El suelo de pronto cedió bajo sus pies.

Cayó más o menos un metro, y se descubrió en una hondonada rodeado de perros. No, más bien una mezcla de perros y osos, que ya había entrevisto en otra ocasión: ágiles cuerpos caninos con poderosas cabezas y hocicos de oso. Sus cuerpos de negro pelaje se amontonaban por todas partes a su alrededor; eran hembras y crías. Aquello era una especie de madriguera, no una trampa, pero hasta las crías mordían el aire como gruñones paquetes de agresividad. La más pequeña, a la que casi daban ganas de acariciar, le cerró sus fauces osunas sobre la pierna. Joshua lanzó una patada, intentando desprender a la diminuta criatura. Los demás osoperros ladraron y gruñeron, y Joshua se preparó para que cayeran sobre él en cualquier momento.
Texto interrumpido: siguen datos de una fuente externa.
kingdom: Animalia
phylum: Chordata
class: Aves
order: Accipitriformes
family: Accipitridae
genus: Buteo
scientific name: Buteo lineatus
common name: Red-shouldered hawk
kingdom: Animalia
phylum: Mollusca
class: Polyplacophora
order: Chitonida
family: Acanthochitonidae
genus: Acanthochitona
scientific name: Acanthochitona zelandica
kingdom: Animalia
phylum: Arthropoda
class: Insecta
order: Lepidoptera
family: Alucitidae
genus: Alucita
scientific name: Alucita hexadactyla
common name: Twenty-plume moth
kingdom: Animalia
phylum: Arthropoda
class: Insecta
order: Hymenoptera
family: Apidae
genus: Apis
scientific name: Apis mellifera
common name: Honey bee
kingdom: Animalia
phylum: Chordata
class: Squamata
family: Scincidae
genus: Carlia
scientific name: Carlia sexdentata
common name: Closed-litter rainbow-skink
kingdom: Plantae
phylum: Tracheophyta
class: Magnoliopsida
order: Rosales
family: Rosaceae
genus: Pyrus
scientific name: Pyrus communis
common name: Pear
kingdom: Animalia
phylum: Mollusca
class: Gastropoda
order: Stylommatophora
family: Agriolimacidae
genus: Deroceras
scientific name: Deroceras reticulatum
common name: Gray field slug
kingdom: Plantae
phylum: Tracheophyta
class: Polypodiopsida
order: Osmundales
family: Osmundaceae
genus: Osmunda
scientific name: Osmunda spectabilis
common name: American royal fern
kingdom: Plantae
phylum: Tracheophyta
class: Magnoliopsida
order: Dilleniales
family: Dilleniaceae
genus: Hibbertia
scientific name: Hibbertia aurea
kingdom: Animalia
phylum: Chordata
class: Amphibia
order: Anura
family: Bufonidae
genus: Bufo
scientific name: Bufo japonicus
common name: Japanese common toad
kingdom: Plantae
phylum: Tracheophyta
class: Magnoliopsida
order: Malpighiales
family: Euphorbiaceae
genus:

Pero entonces llegaron los elfos sobre sus porcinas monturas. Las perras adultas se irguieron, salieron de su madriguera en manada y se abalanzaron sobre los cerdos. La pelea estalló en una nube de gañidos, ladridos, gruñidos, gritos, aullidos, jadeos, dentelladas, chillidos de dolor y chorros de sangre, mientras los elfos aparecían y desaparecían como destellos, como si los viera a la luz de una lámpara estroboscópica.

Joshua salió trepando de la madriguera y corrió en la dirección opuesta a la pelea, o eso intentó. Sin embargo, el obstinado cachorro seguía enganchado a su pierna, y para colmo Joshua aún arrastraba la absurda chatarra del loro. Alzó la vista. Tenía el dirigible casi encima. Saltó hacia la escalerilla, la agarró y se quitó de encima al cachorro con una patada feroz. La aeronave se elevó al instante.

Abajo, los perros habían cercado a los enormes cerdos, que se defendían con fiereza. Joshua vio que un gran osoperro clavaba los dientes en el cuello de un cerdo, que chilló y se derrumbó en el suelo. Pero otro puerco levantó al mismo perro con sus grandes colmillos y lo lanzó por los aires, gañendo, con el pecho rajado. Entretanto, los elfos aparecían y desaparecían entre la batalla. Joshua vio cómo uno se enfrentaba a un perro, que saltó hacia su garganta. El elfo se esfumó, reapareció detrás del can cuando este todavía estaba en el aire, giró sobre sus talones con la elegancia de un bailarín y lanzó un tajo hacia el pecho del animal con una fina hoja de piedra que lo destripó antes de que llegara al suelo. Los elfos luchaban por su supervivencia, pero Joshua se llevó la impresión de que, más que una batalla, lo que se libraba era una serie de duelos particulares. Cada elfo luchaba solo por sí mismo, en vez de como un solo hombre. Aunque claro, tampoco eran hombres.

Y el dirigible se elevó, más allá de las copas de los árboles, hacia la luz del sol. La pelea quedó reducida a una miniatura polvorienta y salpicada de sangre, en un paisaje que la sombra de la aeronave surcaba con serenidad. Joshua, que apenas era capaz de respirar todavía, subió por la escalerilla y se derrumbó dentro de la cabina.

—Le has dado una patada a un cachorro —dijo Lobsang con tono acusador.

—Añádelo a la lista de faltas —replicó Joshua, sin aliento—. La próxima vez que escojas un destino de vacaciones, Lobsang, que se parezca un poco más a Disneyland.

Entonces la oscuridad que había rodeado su visión desde el encontronazo con el elfo se cerró sobre él.